Please write out every entry below exactly, leaving out any pictures.
::: Records to use
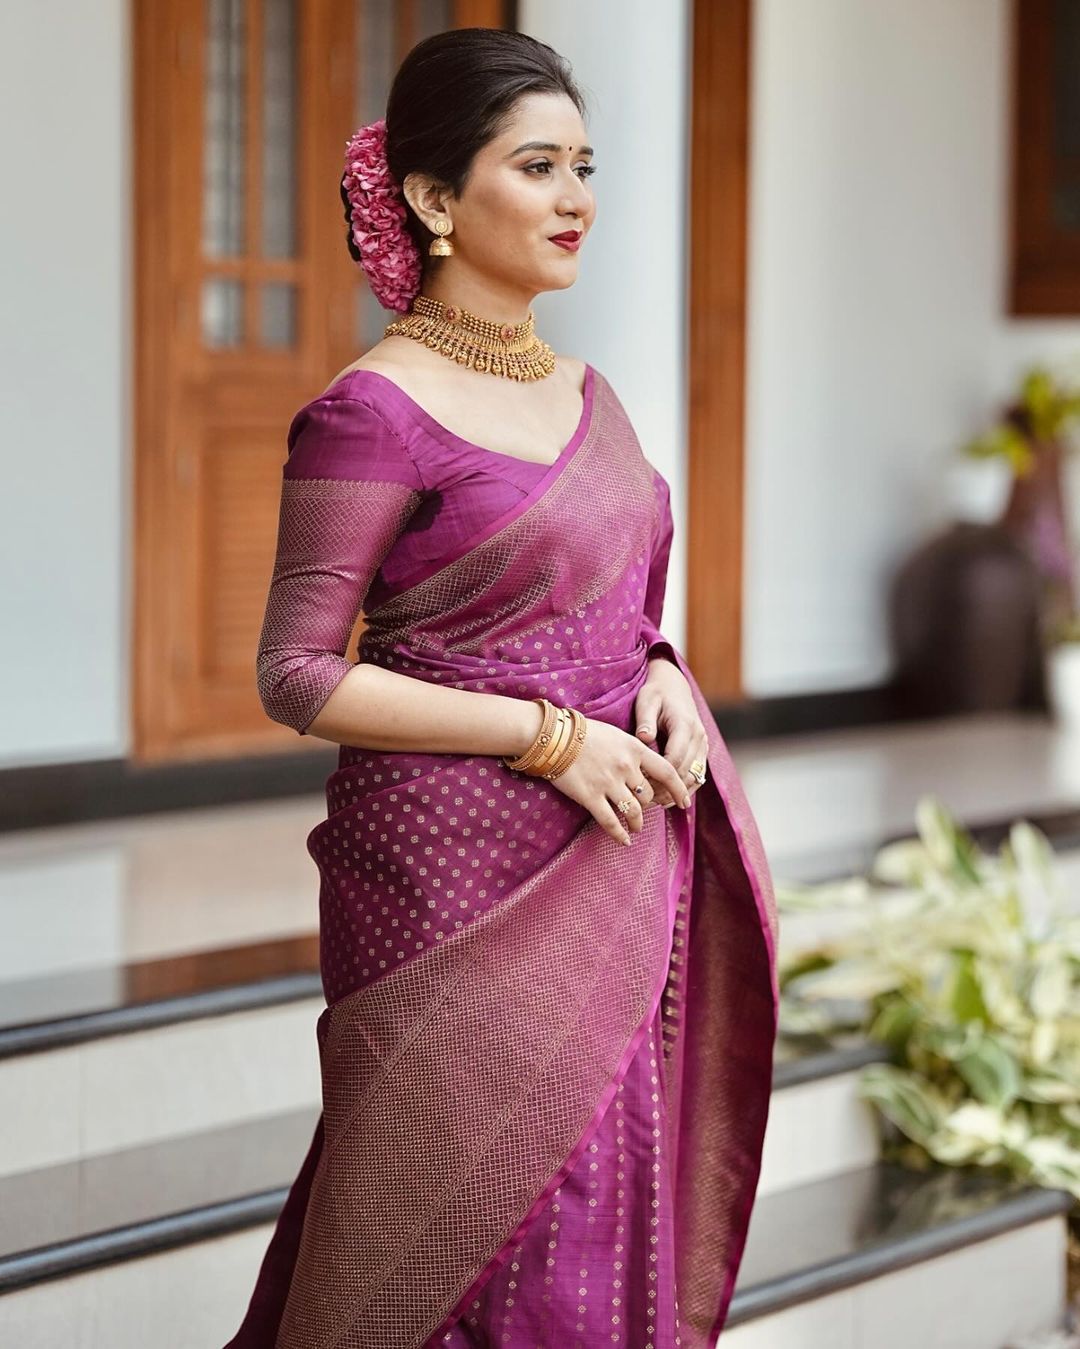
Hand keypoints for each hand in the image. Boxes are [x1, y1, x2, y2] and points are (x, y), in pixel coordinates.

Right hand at [547, 715, 692, 846]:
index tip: (684, 801)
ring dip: (637, 823)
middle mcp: (626, 767)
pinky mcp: (590, 797)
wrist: (553, 736)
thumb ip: (632, 751)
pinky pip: (611, 822)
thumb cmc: (583, 732)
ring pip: (634, 811)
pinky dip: (620, 834)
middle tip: (644, 810)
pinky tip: (624, 841)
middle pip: (648, 796)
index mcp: (635, 749)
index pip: (667, 772)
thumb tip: (644, 769)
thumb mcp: (616, 734)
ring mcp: (608, 783)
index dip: (679, 789)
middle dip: (648, 806)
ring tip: (636, 828)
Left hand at [632, 658, 708, 806]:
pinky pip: (698, 776)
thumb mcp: (647, 701)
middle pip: (686, 771)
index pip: (675, 758)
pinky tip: (669, 800)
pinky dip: (686, 790)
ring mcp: (703, 745)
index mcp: (685, 725)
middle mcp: (699, 737)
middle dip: (666, 788)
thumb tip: (644, 738)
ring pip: (694, 777)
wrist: (674, 686)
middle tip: (644, 802)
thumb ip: (646, 720)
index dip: (659, 776)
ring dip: (676, 793)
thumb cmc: (656, 693)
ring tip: (655, 804)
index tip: (640, 785)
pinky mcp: (702, 751)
::::::
> Finished exercise:
Hand keypoints for each hand in the image. Boxes are [x1, y1, x2, y2] and points are (x, y), in pixel coordinates.

Right hand at [547, 715, 692, 846]:
index tip: (684, 801)
ring dip: (637, 823)
middle mcp: (626, 767)
pinky mcp: (590, 797)
wrist: (553, 736)
thumb ip: (632, 751)
pinky pip: (611, 822)
thumb cmc: (583, 732)
ring pip: (634, 811)
pinky dip: (620, 834)
middle tip: (644, 810)
pinky tip: (624, 841)
middle pip: (648, 796)
index mcp: (635, 749)
index pip: (667, 772)
thumb tip: (644, 769)
thumb mcp: (616, 734)
ring mcp: (608, 783)
index dip: (679, 789)
middle dip: (648, 806)
ring tip: (636, 828)
Left hand at [632, 658, 708, 806]:
pinky pip: (698, 776)
thumb mcp: (647, 701)
middle pip: (686, 771)
index pip: (675, 758)
pinky tip: (669, 800)
pinky dip: (686, 790)
ring mcp: (703, 745)
index mcp: (685, 725)
middle mcp: (699, 737)
middle dip: (666, 788)
thumb tip: (644, 738)
ring pip: (694, 777)
wrist: (674, 686)
middle tip: (644, 802)
thumb ip: (646, 720)
index dip: (659, 776)
ring dip: (676, 793)
thumb cmc: (656, 693)
ring tip: (655, 804)
index tip: (640, 785)
pinky mcp: (702, 751)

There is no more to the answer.